So, a while ago, I was talking to my friend A, who is a brilliant artistic person who does lovely handmade ceramics. She also knits, and I mentioned in a sort of casual, offhand way that if she ever wanted to make me a mug, I’d totally trade her for some handspun.
She delivered on the mug a couple of months ago, and it is 100% my new favourite thing. So, for the last few weeks, I’ve been trying to get down to the business of making some really, really good handspun for her.
This is one of my few finished yarns for which I actually have photos of the unspun fiber – I used Tanis Fiber Arts’ in Ultraviolet. It’s from her Etsy shop, as (I believe) she no longer carries spinning fiber in her regular colourways.
Is it not the prettiest? My favourite part is, obviously, that it’s blue.

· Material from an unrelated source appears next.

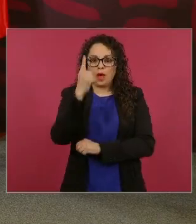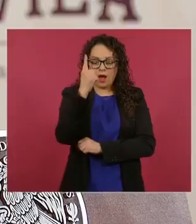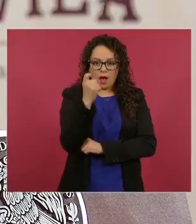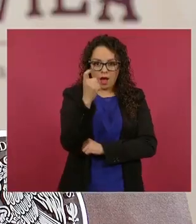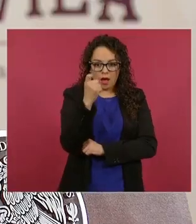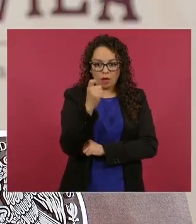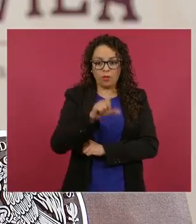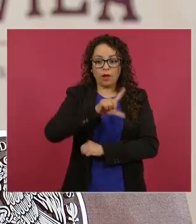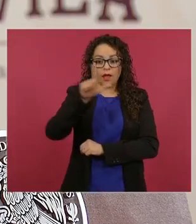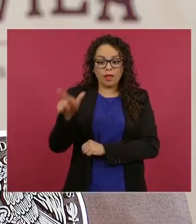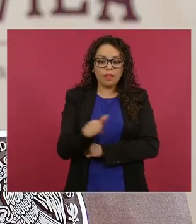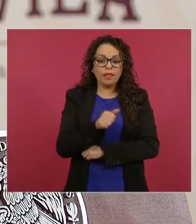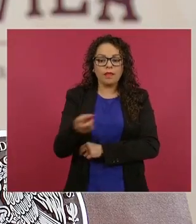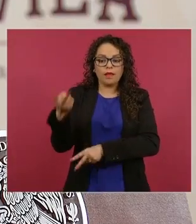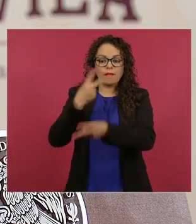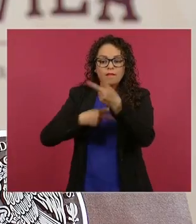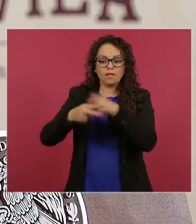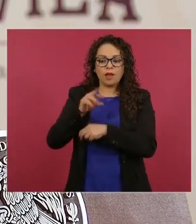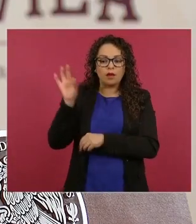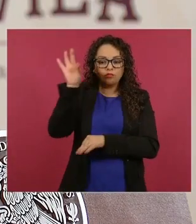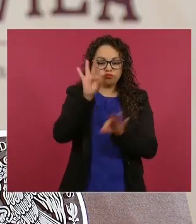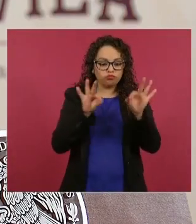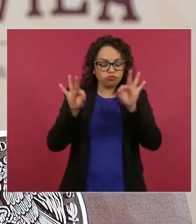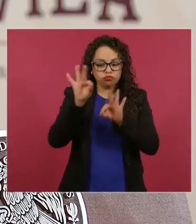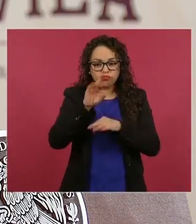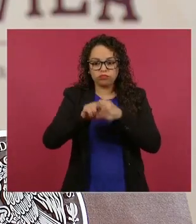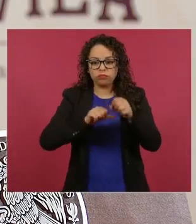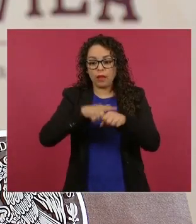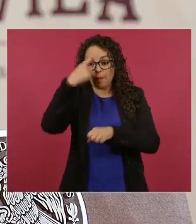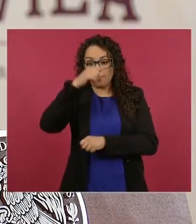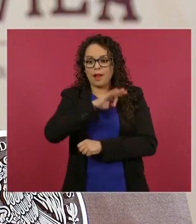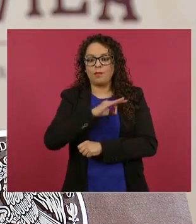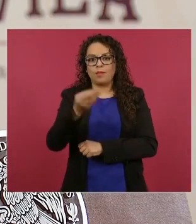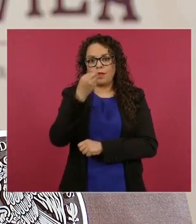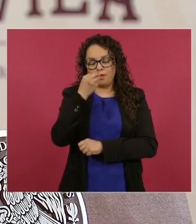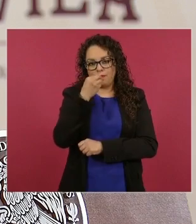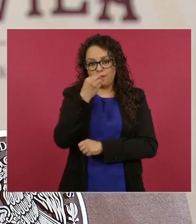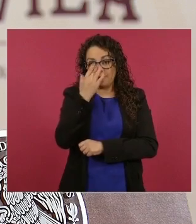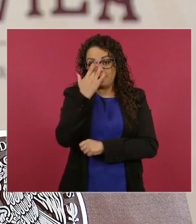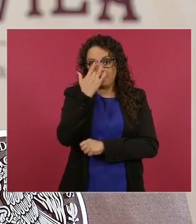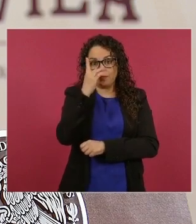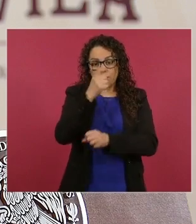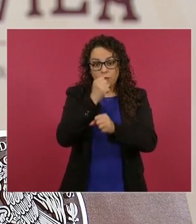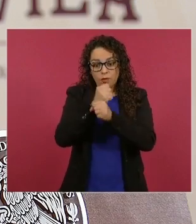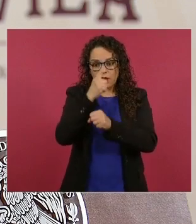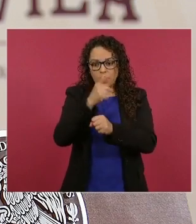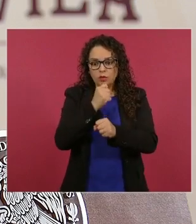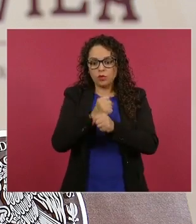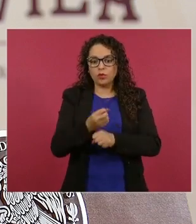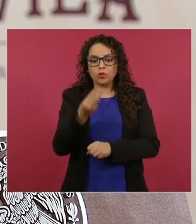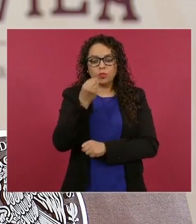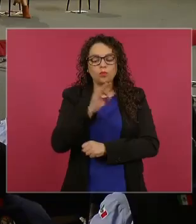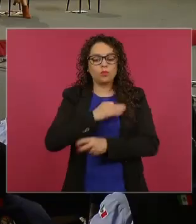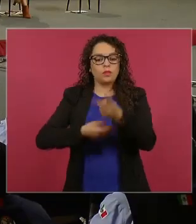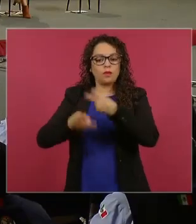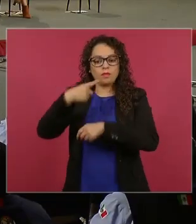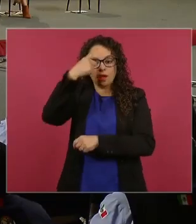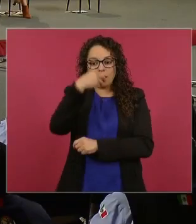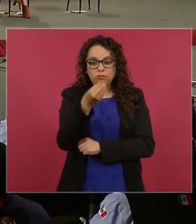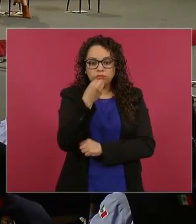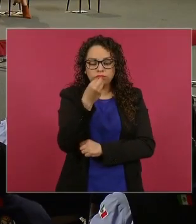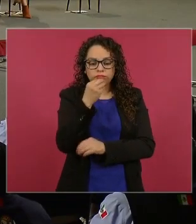que nos podamos alimentar. Casi 120 mil millones de pesos anualmente se generan en estos distritos y son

With this fiber, I basically just sat down and spun, from one end to the other. This fiber was incredibly smooth, and didn’t require much predrafting at all. I’ve never worked with superwash merino, and I’m wondering if that’s it? It just didn’t seem as “sticky” as regular wool usually does.
I was going for a finished product somewhere in the worsted weight family, so I tried to do singles that were on the fatter side.
I chain-plied the singles, then gave them a bath in hot water to set the twist.
Overall, I feel pretty good about this yarn. It turned out fairly close to worsted-weight, once it’d been washed – I’d feel comfortable knitting it on 4mm needles or so, which is pretty close to what I wanted.
I also love the colours, quite a lot. They all work really nicely together, and because I spun from end to end, there are some nice long repeats of different shades of blue and violet. I sort of wish I could keep this for myself!
The tree in my apartment is decorated.
The cat is finally satisfied that I’ve paid enough attention to her.
And my yarn is spun.
The fiber is from into the whirled, in the “bird girl” colourway. (Someday, I will remember to take a photo of my unspun fiber before I turn it into yarn, but today is not that day, unfortunately.) It’s 4oz of polwarth, which is my absolute favourite kind of sheep, spun into 212ish meters of worstedish weight yarn.
(I was going for bulky weight, since I planned to knit it into the Capucine hat, but it’s harder than I thought it would be to consistently spin heavy-weight yarn. Most of it is close to a heavy worsted weight, some of it is a bit on the thin side and closer to heavy fingering weight.)
It is a good weekend for some knitting, I think.